- _WRITTEN PROBLEM_: Change every "scientific name" to "species" in the part of the records that begins with the line containing "genus: Garrulus" and ends with the line containing "scientific name: Trichosurus vulpecula", and give back only that part with nothing else altered.

- _MATERIAL PROVIDED_:
══════

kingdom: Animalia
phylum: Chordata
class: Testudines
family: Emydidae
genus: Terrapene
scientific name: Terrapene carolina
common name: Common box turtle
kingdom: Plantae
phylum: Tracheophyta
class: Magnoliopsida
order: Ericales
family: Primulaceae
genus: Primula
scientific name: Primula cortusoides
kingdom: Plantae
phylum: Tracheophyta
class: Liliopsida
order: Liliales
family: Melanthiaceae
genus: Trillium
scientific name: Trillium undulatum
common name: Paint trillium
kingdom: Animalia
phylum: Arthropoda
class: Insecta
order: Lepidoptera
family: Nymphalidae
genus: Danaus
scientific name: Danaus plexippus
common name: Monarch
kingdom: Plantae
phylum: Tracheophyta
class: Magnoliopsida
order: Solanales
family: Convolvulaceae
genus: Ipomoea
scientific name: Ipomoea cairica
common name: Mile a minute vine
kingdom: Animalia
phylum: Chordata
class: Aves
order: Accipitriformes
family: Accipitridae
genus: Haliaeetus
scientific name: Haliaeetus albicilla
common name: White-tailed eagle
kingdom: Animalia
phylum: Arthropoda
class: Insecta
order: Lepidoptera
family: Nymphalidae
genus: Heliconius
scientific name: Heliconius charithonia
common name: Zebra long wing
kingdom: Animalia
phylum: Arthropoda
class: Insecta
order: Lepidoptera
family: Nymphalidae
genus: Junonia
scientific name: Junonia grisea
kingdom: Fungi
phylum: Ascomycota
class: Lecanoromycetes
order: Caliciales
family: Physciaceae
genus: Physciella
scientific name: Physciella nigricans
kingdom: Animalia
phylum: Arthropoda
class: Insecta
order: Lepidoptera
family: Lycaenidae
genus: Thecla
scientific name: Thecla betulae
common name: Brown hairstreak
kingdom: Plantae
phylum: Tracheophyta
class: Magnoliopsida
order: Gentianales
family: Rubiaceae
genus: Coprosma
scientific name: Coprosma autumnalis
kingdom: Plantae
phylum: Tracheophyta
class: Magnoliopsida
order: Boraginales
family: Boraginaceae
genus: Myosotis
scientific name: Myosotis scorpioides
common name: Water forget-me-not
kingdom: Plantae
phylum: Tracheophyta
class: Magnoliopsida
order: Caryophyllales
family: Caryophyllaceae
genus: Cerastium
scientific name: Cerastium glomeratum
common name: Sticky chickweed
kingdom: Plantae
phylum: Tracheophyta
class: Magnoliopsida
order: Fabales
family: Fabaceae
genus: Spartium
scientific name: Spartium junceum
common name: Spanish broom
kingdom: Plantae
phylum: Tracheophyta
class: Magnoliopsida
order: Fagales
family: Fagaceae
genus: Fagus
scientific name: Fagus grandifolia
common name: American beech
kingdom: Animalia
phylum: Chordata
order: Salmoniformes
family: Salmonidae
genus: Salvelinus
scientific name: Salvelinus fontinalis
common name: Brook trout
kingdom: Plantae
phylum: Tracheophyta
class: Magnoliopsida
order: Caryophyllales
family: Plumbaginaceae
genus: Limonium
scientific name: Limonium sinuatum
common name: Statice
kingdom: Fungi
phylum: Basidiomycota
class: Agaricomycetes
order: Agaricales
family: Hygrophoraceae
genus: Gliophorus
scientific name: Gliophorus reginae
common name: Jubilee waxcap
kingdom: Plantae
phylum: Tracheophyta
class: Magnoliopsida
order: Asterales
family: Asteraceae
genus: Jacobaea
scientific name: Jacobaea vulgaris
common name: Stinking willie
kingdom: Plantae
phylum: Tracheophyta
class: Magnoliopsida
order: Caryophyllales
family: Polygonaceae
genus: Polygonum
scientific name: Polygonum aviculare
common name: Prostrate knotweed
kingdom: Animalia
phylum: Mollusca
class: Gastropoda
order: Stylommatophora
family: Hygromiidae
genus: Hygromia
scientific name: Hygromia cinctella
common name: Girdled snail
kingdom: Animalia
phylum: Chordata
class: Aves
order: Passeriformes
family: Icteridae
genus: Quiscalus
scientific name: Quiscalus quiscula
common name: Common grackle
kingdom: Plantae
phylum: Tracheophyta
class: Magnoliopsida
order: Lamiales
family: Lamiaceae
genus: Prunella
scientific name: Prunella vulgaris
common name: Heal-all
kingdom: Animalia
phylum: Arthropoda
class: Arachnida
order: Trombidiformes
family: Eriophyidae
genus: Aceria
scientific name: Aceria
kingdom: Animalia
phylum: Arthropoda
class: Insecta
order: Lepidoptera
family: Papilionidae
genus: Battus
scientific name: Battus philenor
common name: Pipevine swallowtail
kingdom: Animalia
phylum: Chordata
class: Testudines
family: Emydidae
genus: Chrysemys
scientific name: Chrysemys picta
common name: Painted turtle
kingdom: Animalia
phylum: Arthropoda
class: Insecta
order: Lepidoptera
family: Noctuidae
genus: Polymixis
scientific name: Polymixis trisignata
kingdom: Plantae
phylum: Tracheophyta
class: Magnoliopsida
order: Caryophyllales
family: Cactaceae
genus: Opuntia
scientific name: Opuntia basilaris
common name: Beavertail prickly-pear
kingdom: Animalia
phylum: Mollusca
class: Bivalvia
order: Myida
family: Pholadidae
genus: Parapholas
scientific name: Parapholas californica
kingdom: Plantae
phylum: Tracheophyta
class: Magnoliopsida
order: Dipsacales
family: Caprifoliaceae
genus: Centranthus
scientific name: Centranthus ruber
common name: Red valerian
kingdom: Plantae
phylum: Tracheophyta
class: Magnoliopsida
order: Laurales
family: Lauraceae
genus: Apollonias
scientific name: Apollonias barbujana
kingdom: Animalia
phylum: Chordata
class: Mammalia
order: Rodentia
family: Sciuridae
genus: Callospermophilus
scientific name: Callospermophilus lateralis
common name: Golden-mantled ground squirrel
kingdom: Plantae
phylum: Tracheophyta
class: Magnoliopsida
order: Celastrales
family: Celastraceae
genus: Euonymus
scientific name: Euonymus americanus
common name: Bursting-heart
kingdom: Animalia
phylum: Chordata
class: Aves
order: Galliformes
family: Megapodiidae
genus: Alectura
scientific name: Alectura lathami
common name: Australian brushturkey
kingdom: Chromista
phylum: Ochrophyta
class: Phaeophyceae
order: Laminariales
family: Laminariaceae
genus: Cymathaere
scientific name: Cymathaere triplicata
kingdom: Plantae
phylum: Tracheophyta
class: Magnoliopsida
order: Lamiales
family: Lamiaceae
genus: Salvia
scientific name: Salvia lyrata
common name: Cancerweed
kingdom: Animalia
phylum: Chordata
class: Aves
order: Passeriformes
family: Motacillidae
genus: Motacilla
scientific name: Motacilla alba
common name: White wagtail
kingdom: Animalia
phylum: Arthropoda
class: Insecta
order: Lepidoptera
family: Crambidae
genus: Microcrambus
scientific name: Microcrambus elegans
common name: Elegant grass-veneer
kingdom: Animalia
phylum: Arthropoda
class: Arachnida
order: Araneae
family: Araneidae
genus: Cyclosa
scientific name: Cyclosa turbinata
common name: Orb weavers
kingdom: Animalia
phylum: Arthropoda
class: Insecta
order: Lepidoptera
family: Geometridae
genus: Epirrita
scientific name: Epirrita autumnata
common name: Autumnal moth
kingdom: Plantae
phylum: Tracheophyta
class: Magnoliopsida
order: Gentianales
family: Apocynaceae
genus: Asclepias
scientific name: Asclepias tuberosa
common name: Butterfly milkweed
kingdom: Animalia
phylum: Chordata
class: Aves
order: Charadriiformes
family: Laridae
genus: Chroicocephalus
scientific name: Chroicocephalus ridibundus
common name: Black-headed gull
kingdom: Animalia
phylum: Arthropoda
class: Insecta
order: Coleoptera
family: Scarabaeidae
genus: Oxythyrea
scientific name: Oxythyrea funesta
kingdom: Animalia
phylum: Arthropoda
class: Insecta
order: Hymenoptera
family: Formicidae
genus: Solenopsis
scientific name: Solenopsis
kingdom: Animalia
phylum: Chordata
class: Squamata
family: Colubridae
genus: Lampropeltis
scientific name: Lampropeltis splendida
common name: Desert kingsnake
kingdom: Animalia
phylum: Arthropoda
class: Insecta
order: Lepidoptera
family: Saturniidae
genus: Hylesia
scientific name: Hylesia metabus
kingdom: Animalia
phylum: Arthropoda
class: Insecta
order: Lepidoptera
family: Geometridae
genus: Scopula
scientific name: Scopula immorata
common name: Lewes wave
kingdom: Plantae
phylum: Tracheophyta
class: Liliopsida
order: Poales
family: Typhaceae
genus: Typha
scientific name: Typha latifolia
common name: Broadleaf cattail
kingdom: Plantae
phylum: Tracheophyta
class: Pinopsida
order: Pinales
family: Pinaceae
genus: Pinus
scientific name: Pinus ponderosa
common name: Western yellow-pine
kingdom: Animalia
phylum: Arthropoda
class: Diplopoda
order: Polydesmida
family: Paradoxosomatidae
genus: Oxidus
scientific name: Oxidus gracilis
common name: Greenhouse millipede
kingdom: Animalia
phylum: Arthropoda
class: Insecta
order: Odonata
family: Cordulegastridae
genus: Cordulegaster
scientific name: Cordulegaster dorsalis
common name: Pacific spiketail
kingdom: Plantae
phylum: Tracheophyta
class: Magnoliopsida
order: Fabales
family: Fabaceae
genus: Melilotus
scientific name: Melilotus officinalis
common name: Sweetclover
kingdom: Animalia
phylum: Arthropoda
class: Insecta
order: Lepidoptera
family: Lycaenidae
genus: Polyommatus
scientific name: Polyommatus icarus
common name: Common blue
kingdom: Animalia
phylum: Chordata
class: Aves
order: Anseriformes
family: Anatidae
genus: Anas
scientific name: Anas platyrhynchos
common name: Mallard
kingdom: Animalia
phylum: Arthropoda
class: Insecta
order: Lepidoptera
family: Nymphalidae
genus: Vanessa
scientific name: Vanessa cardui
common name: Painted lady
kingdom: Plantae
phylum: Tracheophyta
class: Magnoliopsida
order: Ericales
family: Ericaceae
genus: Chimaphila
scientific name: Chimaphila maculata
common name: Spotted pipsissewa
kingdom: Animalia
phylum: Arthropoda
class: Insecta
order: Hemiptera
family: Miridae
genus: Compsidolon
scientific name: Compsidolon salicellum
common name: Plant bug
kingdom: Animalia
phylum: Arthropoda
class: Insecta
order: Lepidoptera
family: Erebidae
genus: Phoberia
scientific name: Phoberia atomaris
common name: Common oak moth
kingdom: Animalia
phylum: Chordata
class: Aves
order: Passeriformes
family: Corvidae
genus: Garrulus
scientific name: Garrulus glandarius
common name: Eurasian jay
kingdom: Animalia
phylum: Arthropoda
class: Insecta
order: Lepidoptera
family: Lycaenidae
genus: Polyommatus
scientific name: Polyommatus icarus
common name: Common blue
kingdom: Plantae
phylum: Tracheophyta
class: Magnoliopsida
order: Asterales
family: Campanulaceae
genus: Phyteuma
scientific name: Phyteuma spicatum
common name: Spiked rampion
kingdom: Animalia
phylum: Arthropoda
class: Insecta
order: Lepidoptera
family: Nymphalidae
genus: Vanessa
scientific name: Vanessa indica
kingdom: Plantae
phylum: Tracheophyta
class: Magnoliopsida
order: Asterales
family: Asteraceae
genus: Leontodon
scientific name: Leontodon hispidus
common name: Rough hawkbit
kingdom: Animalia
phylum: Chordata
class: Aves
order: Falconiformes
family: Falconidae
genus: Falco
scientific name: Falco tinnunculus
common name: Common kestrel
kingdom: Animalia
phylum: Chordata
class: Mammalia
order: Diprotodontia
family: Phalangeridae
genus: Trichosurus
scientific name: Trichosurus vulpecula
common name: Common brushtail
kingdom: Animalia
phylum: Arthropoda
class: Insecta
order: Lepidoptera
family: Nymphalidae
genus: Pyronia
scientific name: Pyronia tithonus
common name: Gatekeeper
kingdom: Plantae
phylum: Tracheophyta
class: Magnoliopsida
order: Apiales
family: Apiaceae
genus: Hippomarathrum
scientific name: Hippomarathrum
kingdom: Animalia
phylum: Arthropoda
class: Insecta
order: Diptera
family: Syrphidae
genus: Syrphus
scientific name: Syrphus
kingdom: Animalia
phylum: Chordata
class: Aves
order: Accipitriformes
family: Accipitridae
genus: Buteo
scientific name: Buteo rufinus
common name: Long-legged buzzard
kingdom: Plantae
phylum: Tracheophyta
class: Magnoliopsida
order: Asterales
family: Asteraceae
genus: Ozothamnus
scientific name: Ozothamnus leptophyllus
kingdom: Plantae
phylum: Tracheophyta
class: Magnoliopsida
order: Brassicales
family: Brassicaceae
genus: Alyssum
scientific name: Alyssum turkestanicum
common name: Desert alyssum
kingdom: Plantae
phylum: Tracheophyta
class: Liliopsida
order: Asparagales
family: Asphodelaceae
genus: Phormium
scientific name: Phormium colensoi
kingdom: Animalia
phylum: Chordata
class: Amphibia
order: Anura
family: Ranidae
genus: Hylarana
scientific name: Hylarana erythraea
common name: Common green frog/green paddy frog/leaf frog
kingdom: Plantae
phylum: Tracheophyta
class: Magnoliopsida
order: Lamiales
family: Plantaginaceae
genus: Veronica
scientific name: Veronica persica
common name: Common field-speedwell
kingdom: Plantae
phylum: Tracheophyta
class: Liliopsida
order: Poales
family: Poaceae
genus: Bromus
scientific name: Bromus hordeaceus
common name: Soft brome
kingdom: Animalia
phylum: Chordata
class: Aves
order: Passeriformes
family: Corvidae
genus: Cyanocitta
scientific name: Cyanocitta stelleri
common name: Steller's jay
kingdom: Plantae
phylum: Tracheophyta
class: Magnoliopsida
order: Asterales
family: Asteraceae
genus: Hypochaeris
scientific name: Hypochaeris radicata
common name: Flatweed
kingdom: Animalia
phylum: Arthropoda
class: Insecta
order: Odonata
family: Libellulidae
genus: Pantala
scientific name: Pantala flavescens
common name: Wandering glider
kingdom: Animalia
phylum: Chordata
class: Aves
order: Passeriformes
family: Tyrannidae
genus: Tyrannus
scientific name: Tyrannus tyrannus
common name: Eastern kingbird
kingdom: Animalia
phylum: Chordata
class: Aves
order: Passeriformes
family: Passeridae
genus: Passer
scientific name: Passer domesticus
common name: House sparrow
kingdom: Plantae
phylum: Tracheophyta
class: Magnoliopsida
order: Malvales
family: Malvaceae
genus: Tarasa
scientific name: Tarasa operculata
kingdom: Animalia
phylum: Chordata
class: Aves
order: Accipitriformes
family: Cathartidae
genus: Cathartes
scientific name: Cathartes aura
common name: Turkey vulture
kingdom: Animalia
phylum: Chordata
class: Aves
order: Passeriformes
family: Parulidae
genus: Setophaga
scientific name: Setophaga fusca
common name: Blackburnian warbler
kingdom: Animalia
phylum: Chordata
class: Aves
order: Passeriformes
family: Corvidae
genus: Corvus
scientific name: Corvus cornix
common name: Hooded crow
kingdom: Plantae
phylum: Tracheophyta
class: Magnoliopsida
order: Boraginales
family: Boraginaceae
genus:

══════

- _COMPLETE OUTPUT_:
genus: Garrulus
species: Garrulus glandarius
common name: Eurasian jay
kingdom: Animalia
phylum: Arthropoda
class: Insecta
order: Lepidoptera
family: Lycaenidae
genus: Polyommatus
species: Polyommatus icarus
common name: Common blue
kingdom: Plantae
phylum: Tracheophyta
class: Magnoliopsida
order: Asterales
family: Campanulaceae
genus: Phyteuma
species: Phyteuma spicatum
common name: Spiked rampion
kingdom: Animalia
phylum: Arthropoda
class: Insecta
order: Lepidoptera
family: Nymphalidae
genus: Vanessa
species: Vanessa indica
kingdom: Plantae
phylum: Tracheophyta
class: Magnoliopsida
order: Asterales
family: Asteraceae
genus: Leontodon
species: Leontodon hispidus
common name: Rough hawkbit
kingdom: Animalia
phylum: Chordata
class: Aves
order: Falconiformes
family: Falconidae
genus: Falco
species: Falco tinnunculus
common name: Common kestrel
kingdom: Animalia
phylum: Chordata
class: Mammalia
order: Diprotodontia
family: Phalangeridae
genus: Trichosurus
species: Trichosurus vulpecula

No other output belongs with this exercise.